→ **Instructions to follow**
Please rewrite the rows below as a JSON list of strings, one string per line, starting at the line that contains "Which way is" and continuing through the last line of the rows, leaving out blank lines.
-------- Data for this exercise --------
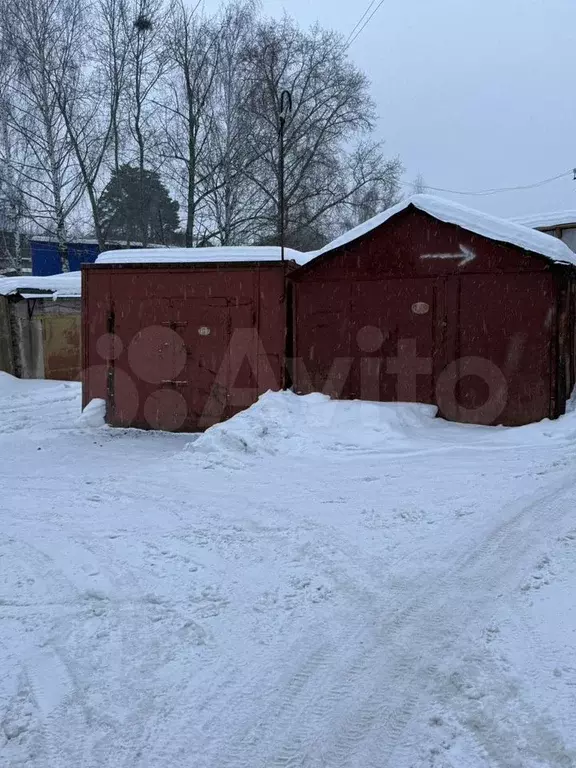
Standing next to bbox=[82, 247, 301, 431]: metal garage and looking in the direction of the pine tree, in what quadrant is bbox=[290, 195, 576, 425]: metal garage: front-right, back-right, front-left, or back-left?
back-right

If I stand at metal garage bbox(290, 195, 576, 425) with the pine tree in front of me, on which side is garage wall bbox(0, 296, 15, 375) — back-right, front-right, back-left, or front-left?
front-left

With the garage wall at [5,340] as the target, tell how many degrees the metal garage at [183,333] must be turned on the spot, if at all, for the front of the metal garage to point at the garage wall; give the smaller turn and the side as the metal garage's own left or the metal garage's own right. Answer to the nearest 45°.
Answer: approximately 135° to the metal garage's own right

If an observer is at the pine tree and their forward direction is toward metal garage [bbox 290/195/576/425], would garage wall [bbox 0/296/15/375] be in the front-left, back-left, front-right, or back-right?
front-right

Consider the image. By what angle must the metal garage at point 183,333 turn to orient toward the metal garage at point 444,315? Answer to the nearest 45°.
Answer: approximately 45° to its left

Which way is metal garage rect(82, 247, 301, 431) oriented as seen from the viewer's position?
toward the camera

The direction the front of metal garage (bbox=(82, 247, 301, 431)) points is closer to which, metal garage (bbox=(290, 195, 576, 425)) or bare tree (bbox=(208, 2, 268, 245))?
the metal garage

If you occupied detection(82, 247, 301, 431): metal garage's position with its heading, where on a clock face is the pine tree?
The pine tree is roughly at 6 o'clock from the metal garage.

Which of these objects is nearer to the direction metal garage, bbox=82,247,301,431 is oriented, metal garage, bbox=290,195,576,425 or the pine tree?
--------
→ **Result**
[
  "Which way is metal garage rect(82, 247, 301, 431) oriented as seen from the viewer's position?",
  "toward the camera",
  "The direction the front of metal garage (bbox=(82, 247, 301, 431)) points is closer to which, metal garage (bbox=(290, 195, 576, 425)) or bare tree (bbox=(208, 2, 268, 245))?",
  "the metal garage",
  "If you occupied detection(82, 247, 301, 431): metal garage's position with its heading, where on a clock face is the pine tree?",
  "The pine tree is roughly at 6 o'clock from the metal garage.",
  "Which of these objects is nearer to the direction metal garage, bbox=82,247,301,431 is oriented, metal garage, bbox=290,195,576,425 or the pine tree?"
]